There are number of works on copper here, in this gentle but forceful, titanic, and minute museum of the imagination, and I can imagine that Goodroad enjoys what copper feels like to the brush as much as he enjoys what it looks like without paint on it: like something heard, a little cello moment echoing down the halls in Goodroad's museum of thinking which includes not only nature, but nature as seen by Van Gogh, among others, and then messed with by Goodroad, who sees the world whole—which is to say with recognizable figures and landscapes—that get obscured because of how he sees the world, which has its own very distinct rhythm: rivers that slow down and run right through the middle of a canvas as in At the Depot (2021-22). But is it a river? Or "just" how Goodroad sees the color blue, and how the world of paint responds around it?
Either way, it's a profoundly visual work by an artist who believes, still, in the power of the eye, and not theories about the eye. Or "I." And can I just say, as we walk over to Untitled (toll) (2022) that the gold of this piece reminds me of the copper mines in Goodroad's native Montana?
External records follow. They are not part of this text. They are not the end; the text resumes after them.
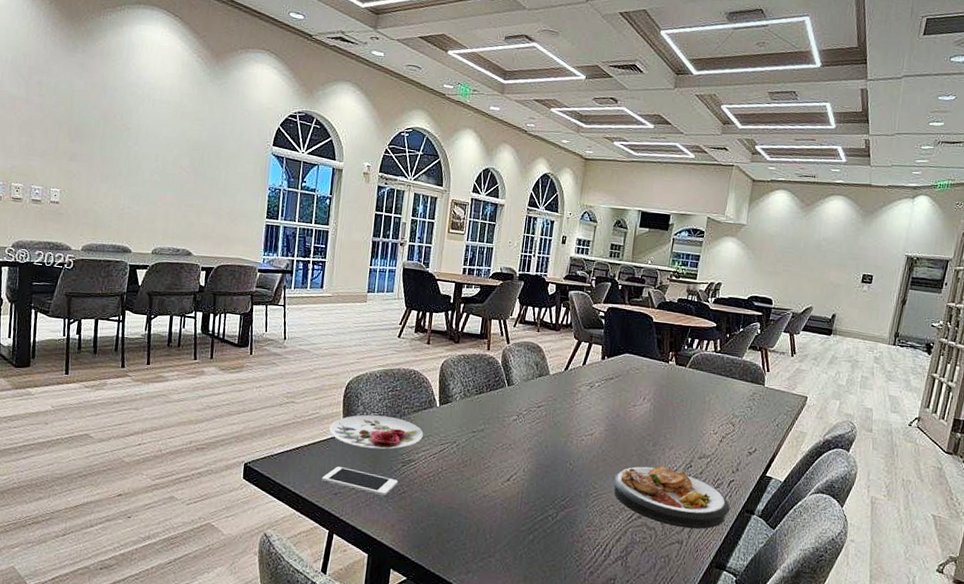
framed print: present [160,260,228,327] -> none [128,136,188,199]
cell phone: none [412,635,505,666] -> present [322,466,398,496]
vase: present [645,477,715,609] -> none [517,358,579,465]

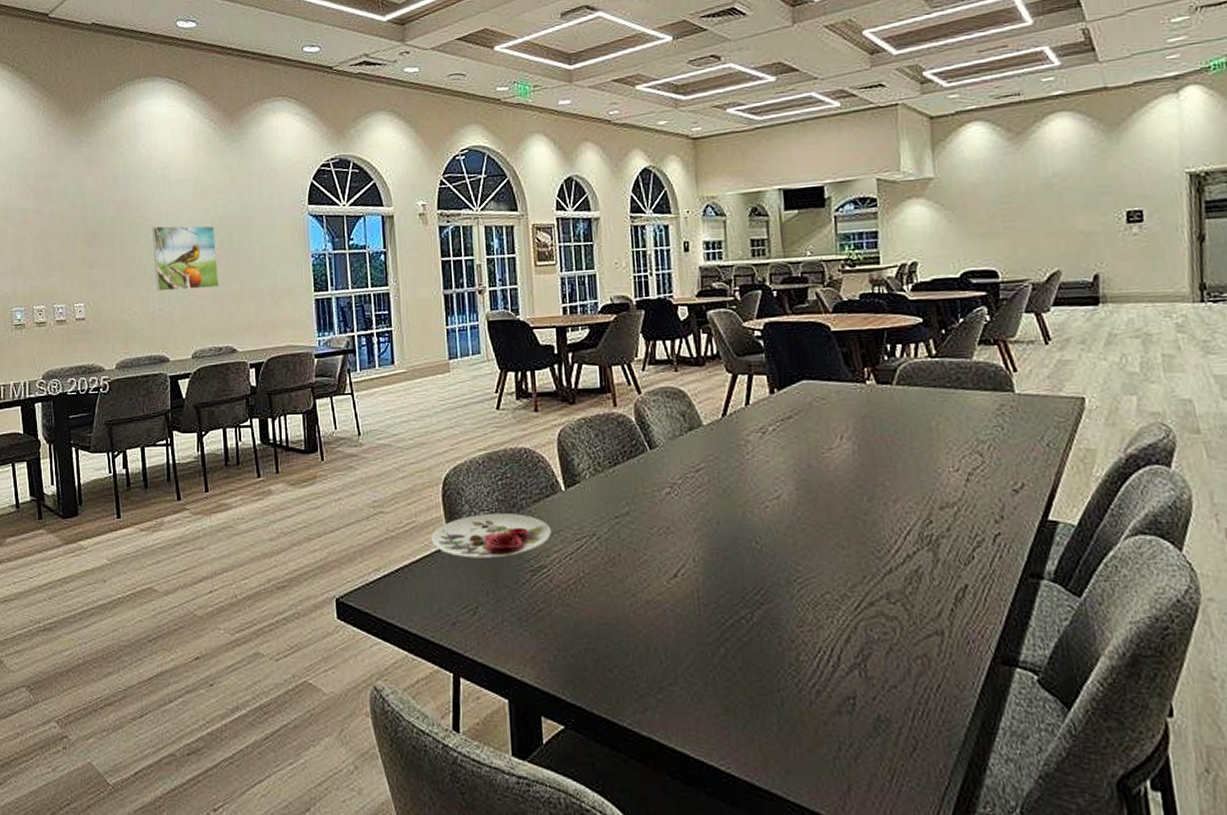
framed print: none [128,136,188,199] -> present [152,225,220,292]
cell phone: present [322,466,398,496] -> none [433,587,530,618]
plate: present [613,466,730,530] -> none [821,527,1004,612]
While Untitled (toll) isn't painted on copper—it's oil on silk over flannel measuring about 35 x 45 inches—it rests on the eye like a solid, like copper, but copper that's been hit by a surplus of sun, and good feeling.
Those silver and copper mines in Montana: some folks, all men, mostly immigrants, made a lot of money there, during the Gilded Age, they plundered the earth and then left it, and sometimes, when I look at Goodroad's work, I see the paintings as a way of giving back to the earth, because he is in love with it, and how it makes him feel, and how he wants the paint to feel with him in it. In addition to making a case for pleasure, Brett makes a case for mystery. You "read" his paintings and walk away knowing and not knowing what they're "about." In fact, what they're about—at least most of the time—is the joy one should feel plunging into the world as seen in Her Green Island (2014/22). There is a figure there, a sort of smudgy magisterial figure with an upraised hand like the Statue of Liberty, or some other lady—the Columbia Pictures Lady?! She of the white toga, heralding the start of our movie dreams?! —who heralds a new world of possibility and dreams. Reading Goodroad in this way reminds one of the pleasure of the visual text! Looking at Brett Goodroad is to recall pleasure. That transmogrifying joy that collapses into pleasure. And then rises up again. Like singing. About wonder. That is part of what looking at Goodroad does, too. Restores your sense of wonder. How does he do that? By trusting the world that's given him himself, and then running a line straight through it.